Each line from the one containing "nose: (90, 88)" through the last line of the data below is to be written out verbatim, and nothing more.

[Structured pose outputs]
_ _ _
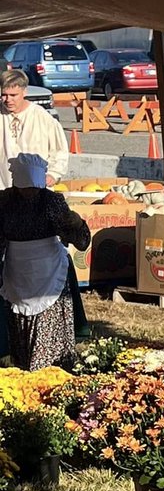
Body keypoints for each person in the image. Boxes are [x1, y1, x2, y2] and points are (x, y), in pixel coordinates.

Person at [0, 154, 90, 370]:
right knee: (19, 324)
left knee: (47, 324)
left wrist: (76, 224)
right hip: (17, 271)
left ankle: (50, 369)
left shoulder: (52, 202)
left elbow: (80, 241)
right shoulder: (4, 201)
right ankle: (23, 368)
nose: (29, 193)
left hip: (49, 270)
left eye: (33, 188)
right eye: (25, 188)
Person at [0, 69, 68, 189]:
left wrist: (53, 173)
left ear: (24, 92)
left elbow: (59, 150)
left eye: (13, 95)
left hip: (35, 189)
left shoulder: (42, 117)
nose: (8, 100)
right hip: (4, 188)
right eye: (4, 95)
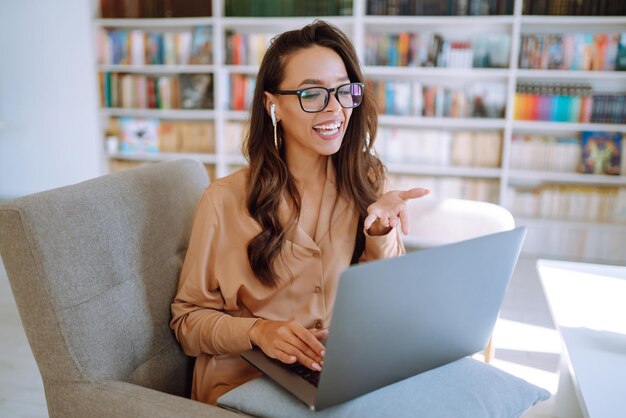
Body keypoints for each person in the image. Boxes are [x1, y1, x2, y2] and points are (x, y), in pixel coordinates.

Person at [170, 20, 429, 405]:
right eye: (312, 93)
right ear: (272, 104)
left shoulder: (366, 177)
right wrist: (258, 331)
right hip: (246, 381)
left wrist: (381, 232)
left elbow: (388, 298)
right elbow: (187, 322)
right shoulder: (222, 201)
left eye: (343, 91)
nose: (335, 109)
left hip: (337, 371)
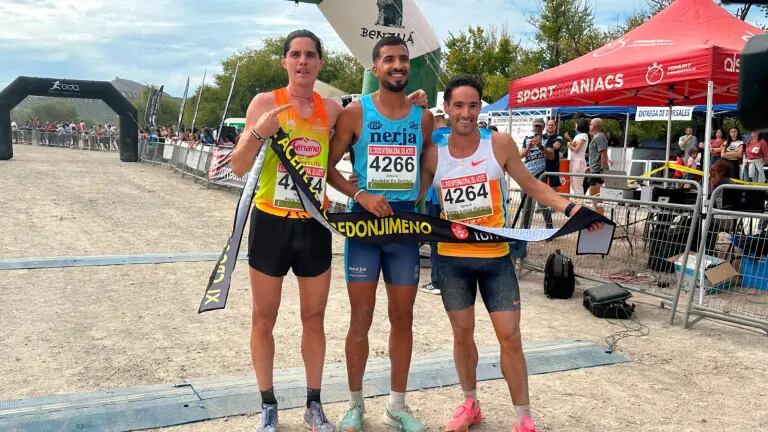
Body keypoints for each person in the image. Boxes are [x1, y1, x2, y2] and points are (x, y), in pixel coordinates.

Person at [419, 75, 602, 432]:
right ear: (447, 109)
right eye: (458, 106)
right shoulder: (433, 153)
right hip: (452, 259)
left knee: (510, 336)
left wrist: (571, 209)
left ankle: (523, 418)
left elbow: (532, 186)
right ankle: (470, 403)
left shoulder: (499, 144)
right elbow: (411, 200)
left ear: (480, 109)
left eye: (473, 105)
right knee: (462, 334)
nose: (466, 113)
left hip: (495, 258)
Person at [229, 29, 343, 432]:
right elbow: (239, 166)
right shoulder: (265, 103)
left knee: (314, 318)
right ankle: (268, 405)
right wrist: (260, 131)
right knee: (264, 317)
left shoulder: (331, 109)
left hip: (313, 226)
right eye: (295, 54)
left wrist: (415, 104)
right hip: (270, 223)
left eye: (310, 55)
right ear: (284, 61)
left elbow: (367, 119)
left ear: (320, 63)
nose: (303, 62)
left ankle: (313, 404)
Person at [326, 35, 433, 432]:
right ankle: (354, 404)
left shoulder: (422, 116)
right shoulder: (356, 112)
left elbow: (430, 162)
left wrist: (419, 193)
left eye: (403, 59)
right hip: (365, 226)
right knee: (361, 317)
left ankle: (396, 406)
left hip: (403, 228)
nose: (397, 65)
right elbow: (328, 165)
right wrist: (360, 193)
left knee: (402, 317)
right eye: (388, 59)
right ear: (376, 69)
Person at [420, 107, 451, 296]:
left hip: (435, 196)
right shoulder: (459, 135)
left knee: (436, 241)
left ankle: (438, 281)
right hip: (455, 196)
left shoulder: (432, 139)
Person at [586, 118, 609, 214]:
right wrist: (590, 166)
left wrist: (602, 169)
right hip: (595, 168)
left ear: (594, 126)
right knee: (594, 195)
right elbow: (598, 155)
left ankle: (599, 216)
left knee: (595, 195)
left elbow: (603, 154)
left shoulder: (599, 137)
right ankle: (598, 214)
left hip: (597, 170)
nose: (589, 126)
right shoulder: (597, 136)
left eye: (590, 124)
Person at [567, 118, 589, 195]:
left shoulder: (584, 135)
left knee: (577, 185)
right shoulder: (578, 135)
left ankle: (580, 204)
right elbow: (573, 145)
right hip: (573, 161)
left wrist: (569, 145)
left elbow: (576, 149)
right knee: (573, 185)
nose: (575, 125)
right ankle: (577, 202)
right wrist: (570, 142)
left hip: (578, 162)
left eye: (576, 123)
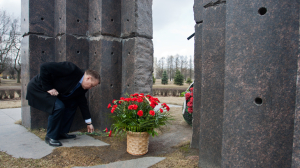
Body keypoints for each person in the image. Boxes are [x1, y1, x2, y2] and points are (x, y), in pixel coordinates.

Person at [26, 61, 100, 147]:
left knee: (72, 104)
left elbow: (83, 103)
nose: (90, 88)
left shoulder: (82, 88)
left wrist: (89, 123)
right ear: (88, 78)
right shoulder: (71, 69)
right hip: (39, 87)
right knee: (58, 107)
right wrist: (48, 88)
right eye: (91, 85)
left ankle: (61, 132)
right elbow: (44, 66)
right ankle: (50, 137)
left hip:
_ _ _
*SOLUTION TO THIS EXERCISE:*
nose: (90, 88)
left shoulder: (82, 88)
left wrist: (89, 123)
right ear: (88, 78)
right shoulder: (71, 69)
right hip: (39, 87)
right knee: (58, 107)
right wrist: (48, 88)
right eye: (91, 85)
left ankle: (61, 132)
right elbow: (44, 66)
right ankle: (50, 137)
left hip:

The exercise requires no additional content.